#### Exercise requirements:
How many lines in the records below hold the string "green"? Answer with the number alone.

(Data records)

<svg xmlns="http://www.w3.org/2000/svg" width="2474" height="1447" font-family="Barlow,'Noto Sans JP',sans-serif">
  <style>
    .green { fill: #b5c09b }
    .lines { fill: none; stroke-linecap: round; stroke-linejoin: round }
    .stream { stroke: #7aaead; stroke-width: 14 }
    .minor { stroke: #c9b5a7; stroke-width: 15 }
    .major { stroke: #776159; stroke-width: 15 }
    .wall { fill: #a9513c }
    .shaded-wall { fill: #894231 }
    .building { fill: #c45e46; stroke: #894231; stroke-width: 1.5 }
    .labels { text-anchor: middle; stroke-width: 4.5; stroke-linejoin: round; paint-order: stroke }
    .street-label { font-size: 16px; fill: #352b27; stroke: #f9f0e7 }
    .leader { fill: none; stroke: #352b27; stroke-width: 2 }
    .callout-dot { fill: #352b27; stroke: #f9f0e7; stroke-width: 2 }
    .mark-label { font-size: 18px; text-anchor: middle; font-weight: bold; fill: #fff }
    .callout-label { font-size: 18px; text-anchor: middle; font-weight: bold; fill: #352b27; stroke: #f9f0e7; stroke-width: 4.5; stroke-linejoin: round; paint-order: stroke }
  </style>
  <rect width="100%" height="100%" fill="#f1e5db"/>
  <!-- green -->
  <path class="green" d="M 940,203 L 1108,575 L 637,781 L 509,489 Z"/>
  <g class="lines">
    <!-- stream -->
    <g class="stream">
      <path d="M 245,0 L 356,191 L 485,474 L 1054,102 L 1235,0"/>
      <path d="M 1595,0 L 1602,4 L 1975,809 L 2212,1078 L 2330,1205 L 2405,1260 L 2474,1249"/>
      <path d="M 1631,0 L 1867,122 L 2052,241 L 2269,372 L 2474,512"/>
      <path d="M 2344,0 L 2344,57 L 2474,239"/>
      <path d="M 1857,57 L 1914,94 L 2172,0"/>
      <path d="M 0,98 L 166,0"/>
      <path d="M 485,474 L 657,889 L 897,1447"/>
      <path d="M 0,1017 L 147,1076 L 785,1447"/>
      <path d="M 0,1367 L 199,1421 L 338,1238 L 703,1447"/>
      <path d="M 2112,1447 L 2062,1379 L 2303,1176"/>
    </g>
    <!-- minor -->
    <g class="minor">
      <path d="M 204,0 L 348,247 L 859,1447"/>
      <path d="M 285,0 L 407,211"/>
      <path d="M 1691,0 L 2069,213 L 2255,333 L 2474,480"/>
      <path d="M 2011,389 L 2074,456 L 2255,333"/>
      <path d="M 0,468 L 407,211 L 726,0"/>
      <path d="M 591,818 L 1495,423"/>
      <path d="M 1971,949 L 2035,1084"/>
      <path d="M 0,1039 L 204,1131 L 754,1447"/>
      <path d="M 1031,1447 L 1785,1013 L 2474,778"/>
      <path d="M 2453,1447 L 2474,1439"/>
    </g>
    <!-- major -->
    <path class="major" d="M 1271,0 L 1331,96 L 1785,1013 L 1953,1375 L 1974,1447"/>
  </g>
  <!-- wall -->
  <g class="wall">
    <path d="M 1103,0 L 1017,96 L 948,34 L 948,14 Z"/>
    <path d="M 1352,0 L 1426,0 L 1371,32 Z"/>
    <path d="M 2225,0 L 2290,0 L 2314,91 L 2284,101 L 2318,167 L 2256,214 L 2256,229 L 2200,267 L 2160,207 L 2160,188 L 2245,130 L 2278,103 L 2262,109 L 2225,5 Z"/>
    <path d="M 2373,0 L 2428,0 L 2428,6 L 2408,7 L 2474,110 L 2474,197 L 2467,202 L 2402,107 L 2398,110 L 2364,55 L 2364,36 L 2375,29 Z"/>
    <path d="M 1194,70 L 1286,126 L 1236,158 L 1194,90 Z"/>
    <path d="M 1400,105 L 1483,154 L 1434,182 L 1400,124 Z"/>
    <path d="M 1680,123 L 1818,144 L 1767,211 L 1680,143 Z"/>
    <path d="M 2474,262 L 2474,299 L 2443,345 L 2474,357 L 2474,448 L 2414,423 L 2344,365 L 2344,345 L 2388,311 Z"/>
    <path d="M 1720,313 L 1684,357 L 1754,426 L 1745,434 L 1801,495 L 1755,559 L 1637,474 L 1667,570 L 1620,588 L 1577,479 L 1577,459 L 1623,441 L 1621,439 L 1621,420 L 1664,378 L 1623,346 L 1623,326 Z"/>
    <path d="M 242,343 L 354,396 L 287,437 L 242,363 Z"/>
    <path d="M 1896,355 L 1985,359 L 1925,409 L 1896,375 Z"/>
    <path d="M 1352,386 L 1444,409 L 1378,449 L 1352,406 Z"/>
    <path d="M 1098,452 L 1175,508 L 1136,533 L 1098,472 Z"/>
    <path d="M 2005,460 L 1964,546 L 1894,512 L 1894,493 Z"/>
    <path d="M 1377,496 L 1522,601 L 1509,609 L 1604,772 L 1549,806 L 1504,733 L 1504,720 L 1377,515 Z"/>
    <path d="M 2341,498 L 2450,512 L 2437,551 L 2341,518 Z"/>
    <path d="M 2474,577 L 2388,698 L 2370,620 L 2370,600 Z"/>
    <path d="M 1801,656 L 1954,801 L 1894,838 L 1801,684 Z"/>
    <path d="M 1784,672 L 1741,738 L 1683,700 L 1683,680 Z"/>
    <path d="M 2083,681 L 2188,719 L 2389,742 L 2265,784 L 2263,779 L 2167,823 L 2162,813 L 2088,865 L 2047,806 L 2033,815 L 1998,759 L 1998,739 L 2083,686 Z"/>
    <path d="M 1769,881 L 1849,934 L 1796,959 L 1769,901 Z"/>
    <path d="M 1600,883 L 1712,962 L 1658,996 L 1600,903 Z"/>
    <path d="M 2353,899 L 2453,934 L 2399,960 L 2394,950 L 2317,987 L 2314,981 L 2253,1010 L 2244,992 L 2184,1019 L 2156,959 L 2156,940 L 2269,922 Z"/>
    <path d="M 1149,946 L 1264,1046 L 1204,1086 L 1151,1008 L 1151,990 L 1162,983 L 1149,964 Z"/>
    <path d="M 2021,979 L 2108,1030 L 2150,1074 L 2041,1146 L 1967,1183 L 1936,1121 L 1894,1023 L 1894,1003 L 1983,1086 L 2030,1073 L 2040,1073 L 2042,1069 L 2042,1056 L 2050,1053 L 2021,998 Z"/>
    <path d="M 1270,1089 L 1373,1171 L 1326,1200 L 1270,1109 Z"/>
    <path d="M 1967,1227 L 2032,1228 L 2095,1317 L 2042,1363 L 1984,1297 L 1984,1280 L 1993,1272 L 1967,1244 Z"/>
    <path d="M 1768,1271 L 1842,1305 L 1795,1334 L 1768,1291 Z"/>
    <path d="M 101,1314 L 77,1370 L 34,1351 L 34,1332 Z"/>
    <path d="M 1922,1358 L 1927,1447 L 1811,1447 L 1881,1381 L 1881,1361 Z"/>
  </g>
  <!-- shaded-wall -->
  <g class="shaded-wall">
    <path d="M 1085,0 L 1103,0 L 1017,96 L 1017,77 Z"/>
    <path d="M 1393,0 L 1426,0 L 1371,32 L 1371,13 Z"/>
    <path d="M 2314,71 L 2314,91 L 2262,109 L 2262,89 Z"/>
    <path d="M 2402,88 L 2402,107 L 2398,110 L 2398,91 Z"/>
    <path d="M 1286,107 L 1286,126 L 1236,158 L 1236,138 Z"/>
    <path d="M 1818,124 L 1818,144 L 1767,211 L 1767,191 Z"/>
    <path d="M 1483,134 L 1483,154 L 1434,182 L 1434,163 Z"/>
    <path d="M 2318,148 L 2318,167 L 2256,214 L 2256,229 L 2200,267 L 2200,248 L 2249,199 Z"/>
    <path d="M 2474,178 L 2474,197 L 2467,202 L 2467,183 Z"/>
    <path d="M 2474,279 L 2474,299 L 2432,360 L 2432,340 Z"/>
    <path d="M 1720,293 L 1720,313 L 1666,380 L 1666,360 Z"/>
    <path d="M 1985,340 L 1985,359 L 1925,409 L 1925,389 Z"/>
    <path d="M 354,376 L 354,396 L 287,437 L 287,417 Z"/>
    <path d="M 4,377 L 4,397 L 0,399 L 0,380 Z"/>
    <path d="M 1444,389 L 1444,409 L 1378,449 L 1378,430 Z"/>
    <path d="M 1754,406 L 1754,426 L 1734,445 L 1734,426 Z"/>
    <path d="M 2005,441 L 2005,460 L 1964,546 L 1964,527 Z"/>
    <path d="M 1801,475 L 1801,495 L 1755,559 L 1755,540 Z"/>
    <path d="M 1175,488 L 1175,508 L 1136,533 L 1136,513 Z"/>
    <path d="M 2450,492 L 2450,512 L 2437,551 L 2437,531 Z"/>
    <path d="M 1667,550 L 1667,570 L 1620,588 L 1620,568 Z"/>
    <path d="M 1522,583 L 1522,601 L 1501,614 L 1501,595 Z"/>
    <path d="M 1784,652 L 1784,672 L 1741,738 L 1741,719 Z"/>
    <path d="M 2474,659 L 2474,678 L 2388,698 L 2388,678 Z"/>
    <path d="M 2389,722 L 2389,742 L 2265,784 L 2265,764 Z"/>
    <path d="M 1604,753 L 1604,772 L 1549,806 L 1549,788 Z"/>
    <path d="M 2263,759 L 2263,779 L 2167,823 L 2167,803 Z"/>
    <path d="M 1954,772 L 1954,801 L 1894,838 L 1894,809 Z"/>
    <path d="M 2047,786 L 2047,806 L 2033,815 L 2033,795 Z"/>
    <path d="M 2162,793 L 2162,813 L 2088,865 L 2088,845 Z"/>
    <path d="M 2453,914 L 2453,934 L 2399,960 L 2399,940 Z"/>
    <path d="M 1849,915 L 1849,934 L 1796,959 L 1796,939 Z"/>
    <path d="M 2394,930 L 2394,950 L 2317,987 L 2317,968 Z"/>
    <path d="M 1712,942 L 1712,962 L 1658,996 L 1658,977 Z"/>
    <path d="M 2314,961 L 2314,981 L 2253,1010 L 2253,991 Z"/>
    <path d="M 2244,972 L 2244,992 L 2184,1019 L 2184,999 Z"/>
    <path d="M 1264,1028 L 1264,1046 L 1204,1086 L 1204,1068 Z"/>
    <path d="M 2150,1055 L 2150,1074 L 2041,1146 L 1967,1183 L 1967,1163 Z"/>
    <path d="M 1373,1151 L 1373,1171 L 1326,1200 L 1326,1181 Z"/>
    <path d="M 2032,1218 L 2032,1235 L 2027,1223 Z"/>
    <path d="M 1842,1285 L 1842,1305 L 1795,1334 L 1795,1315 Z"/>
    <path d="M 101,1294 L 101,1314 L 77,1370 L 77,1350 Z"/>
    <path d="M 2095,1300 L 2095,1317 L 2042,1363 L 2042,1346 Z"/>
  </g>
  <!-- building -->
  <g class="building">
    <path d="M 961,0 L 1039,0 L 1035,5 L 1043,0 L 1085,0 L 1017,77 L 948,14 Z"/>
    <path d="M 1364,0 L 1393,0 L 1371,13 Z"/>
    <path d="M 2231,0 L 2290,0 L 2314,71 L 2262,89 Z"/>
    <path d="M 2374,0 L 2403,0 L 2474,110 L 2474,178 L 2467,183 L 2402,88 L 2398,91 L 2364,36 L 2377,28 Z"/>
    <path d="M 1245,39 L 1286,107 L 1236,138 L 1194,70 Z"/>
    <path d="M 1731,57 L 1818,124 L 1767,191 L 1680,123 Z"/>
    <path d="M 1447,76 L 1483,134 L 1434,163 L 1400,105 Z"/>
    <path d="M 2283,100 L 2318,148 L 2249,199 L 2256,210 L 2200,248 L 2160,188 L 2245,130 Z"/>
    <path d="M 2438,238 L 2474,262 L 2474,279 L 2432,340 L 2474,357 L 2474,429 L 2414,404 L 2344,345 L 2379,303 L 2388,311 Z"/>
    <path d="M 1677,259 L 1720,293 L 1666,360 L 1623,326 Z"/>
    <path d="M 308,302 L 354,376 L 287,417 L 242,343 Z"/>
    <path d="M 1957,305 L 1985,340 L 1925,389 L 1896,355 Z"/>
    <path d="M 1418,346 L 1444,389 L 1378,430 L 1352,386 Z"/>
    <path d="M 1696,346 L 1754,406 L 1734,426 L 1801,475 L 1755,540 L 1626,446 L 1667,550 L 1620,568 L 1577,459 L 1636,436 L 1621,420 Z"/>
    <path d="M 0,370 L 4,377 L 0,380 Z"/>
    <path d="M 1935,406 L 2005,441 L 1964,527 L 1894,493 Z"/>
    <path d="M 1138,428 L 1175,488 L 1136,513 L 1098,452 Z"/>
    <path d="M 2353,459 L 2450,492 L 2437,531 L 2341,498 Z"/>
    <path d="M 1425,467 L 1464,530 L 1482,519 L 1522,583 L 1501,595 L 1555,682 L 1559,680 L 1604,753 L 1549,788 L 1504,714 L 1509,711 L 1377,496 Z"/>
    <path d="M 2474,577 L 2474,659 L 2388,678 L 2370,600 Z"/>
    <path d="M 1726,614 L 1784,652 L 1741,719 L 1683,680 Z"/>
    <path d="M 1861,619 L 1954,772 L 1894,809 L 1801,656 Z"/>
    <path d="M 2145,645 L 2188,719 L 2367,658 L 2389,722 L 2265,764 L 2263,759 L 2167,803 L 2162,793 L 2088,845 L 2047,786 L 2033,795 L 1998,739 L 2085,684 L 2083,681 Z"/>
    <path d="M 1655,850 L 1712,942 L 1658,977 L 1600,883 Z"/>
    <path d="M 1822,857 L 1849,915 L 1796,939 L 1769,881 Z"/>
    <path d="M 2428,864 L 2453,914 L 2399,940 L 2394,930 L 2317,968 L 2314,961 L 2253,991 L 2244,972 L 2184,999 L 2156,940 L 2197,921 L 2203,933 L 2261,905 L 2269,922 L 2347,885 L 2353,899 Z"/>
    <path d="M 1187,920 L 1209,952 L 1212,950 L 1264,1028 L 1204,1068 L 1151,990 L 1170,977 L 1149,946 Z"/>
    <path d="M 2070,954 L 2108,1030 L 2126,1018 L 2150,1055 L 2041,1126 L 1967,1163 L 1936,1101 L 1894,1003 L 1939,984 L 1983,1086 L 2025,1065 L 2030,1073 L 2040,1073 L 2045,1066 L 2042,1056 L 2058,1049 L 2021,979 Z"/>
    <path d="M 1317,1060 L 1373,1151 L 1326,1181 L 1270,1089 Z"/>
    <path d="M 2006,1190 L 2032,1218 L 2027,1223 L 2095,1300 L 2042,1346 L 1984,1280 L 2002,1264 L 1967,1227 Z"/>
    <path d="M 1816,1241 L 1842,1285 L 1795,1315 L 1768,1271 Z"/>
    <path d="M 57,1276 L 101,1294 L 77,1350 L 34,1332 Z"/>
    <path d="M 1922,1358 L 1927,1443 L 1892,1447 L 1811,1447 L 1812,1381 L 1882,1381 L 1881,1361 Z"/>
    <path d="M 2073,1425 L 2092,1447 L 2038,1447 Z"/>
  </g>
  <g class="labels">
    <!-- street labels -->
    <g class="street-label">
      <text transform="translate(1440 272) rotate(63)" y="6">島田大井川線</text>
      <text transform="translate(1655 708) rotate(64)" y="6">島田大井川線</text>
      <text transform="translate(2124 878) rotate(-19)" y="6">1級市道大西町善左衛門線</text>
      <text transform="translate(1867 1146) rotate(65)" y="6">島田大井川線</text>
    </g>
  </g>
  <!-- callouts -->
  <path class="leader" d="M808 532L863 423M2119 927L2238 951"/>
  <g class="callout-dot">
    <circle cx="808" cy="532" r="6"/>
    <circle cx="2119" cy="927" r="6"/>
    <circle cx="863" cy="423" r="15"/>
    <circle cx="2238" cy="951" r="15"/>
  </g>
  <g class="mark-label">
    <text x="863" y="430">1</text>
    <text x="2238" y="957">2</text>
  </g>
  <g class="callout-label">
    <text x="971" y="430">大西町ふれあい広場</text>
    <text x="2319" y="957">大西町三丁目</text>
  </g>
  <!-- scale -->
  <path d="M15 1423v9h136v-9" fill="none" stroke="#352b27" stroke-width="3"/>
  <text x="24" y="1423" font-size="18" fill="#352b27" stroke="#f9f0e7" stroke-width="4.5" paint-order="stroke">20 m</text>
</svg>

(End Data records)

#### Reply:
3